Olie Kolzig's current three-game stretch of outings in which his save percentage has topped .900 (.917, .912 and .939) is his first such streak since the first three games of the season and, other than these last three games, the only time this season that he has gone three straight games with a goals against average at or below 3.00 was from December 22nd through the 27th.
For what it's worth (a lot, if you ask me), Brent Johnson is also hot, riding a four-game streak in which his save percentage has been at least .900, and his GAA has been at or below 3.00 in six of his last seven appearances.
On the season, the Caps are 20-6-4 in games in which their starting netminder's GAA is at or below 3.00 for that game (7-19-1 otherwise), 17-8-4 in games in which their starter's SV% is at or above .900 for that game (10-17-1 otherwise), 16-6-4 in games in which their starter hits both of those marks (5-2-0 in games in which he hits one or the other) and 6-17-1 in which he hits neither. This just in: good goaltending wins games.

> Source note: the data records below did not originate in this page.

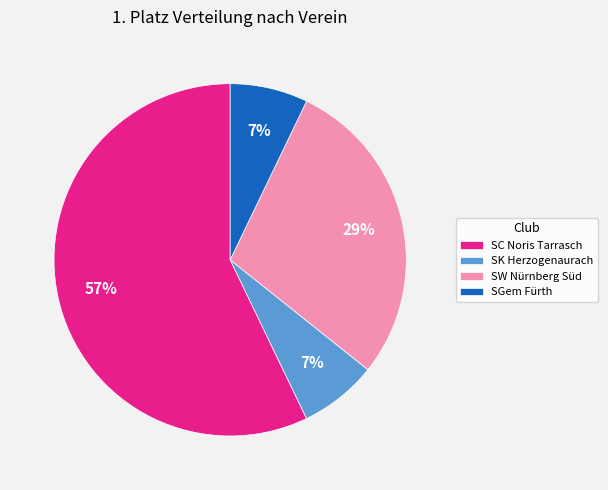

The SGem Fürth slice represents 1% of the pie. True or false?

False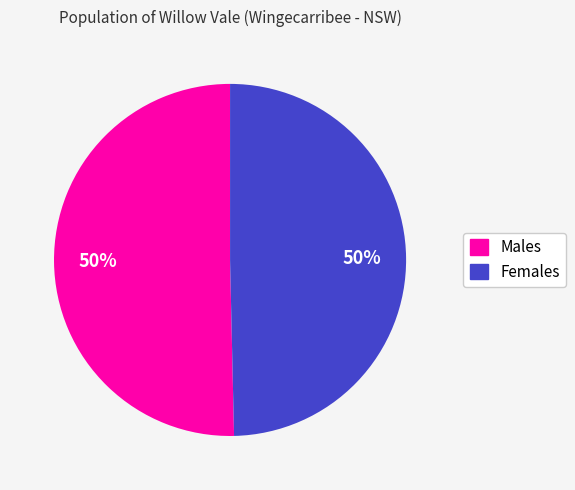

To the nearest percent, what is the combined percentage of Females and Males?

100%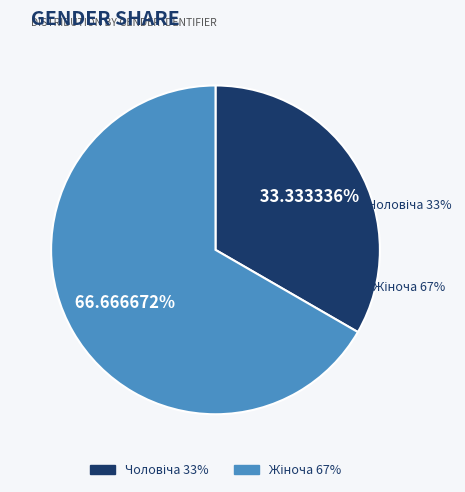

How much of the chart is everything except Чоловіча?

66.7%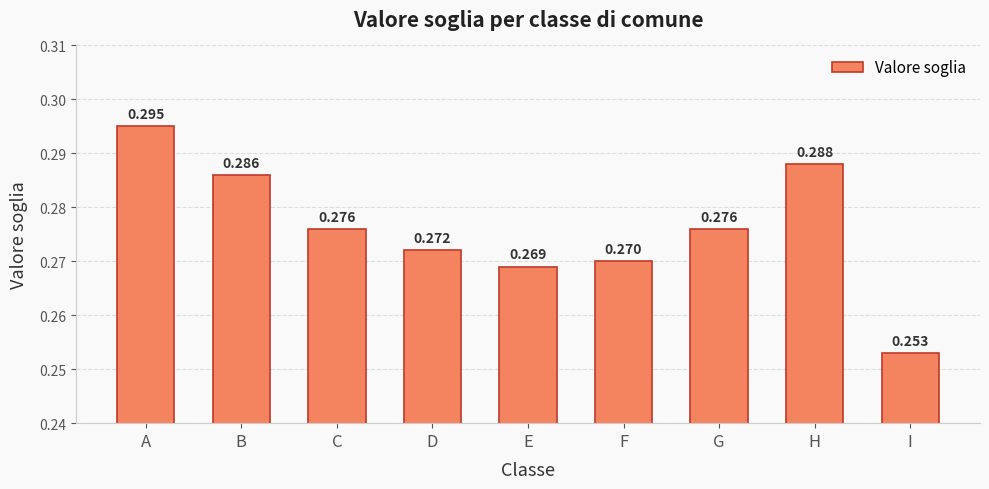

Which label corresponds to the largest value in the chart?

A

To put it all in a bit of perspective, a goaltender with a 3.00 GAA would rank 42nd in the League (just ahead of Olie Kolzig, in fact), and a netminder with a .900 SV% would rank 36th. So we're not talking about the Caps needing great goaltending to win, we're talking about them needing mediocre goaltending. Put another way, with their offense, if the Caps can get even average goaltending the rest of the way (say, a 2.70 GAA and .910 SV%), they will most likely win the Southeast Division, and probably fairly easily - should the hot goaltending continue, so will the winning.